__Fragmento del texto__:
━━━━━━━━━━

A mediados de junio de 1935, hace 79 años, fracasó en Salta un golpe cívico militar liderado por oficiales y políticos nacionalistas de extrema derecha, opositores al presidente de la República, Agustín P. Justo, y fervientes admiradores del fascismo. En la trama de esta conspiración de cruzaron diversos hilos de organizaciones nacionalistas autodefinidas como “militarizadas y autoritarias” que admitían ejercer “la acción directa y violenta”. Ningún historiador crítico del nacionalismo argentino menciona este significativo episodio.
Su objetivo no era solo derrocar al gobierno Justo, considerado “traidor” al golpe 1930 y al ex dictador Uriburu; tampoco cambiar de gobierno: era suprimir el sistema institucional consagrado en la Constitución Nacional para reemplazarlo por una constitución corporativa fascista. Grupos como la “Liga Republicana” fueron más allá cuando criticaron a Uriburu por su “error inicial” de querer, “ante todo, la paz de la República”.
El plan golpista había previsto que, simultáneamente a la sublevación de los jefes de la guarnición Salta y a la adhesión del presidente y vice de la Cámara de Diputados y de algunos ministros del gobernador Avelino Aráoz, se plegaran oficiales destinados en Corrientes y legisladores del Partido Liberal correntino.
El jefe de esta sublevación sería el coronel Juan Bautista Molina, directo colaborador del general Uriburu y alérgico como este a los “mercaderes políticos”. El intento no sólo fracasó: nació muerto porque había un abismo de distancia entre esos ambiciosos propósitos de la llamada Revolución Militar Nacionalista y el ínfimo apoyo que logró.

━━━━━━━━━━

__Comprueba tu comprensión__:
- A) Actualiza el tramo del fragmento sobre el golpe de Salta que va desde "Su objetivo no" hasta "Partido Liberal correntino.", sustituyendo "Corrientes" por "Tucumán".
- B) Resume en dos oraciones el fragmento sobre el golpe de Salta de 1935.

__Datos recopilados__:
━━━━━━━━━━

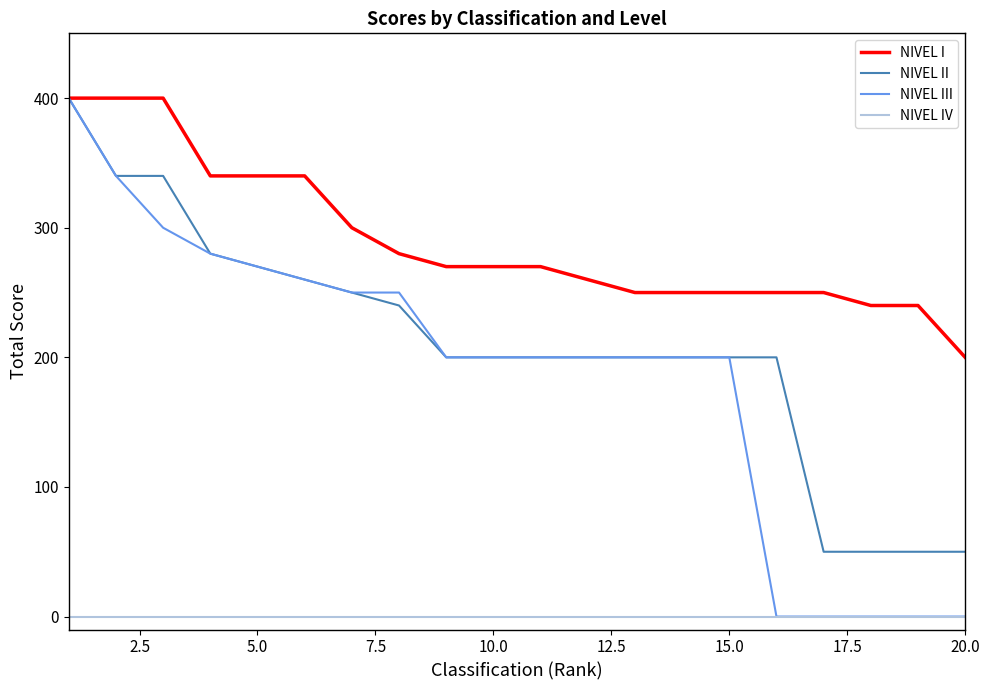

What is the minimum value for NIVEL II?

50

━━━━━━━━━━

__Respuestas por tarea__:
- A)
Su objetivo no era solo derrocar al gobierno Justo, considerado “traidor” al golpe 1930 y al ex dictador Uriburu; tampoco cambiar de gobierno: era suprimir el sistema institucional consagrado en la Constitución Nacional para reemplazarlo por una constitución corporativa fascista. Grupos como la “Liga Republicana” fueron más allá cuando criticaron a Uriburu por su “error inicial” de querer, “ante todo, la paz de la República”.
El plan golpista había previsto que, simultáneamente a la sublevación de los jefes de la guarnición Salta y a la adhesión del presidente y vice de la Cámara de Diputados y de algunos ministros del gobernador Avelino Aráoz, se plegaran oficiales destinados en Tucumán y legisladores del Partido Liberal correntino.

- B) A mediados de junio de 1935 fracasó en Salta un golpe cívico militar de oficiales y políticos nacionalistas de extrema derecha, opositores al presidente Agustín P. Justo y admiradores del fascismo, que buscaban suprimir el sistema institucional de la Constitución Nacional y reemplazarlo por una constitución corporativa fascista. La sublevación, que iba a encabezar el coronel Juan Bautista Molina, nació muerta por la distancia entre sus ambiciosos propósitos y el ínfimo apoyo que logró.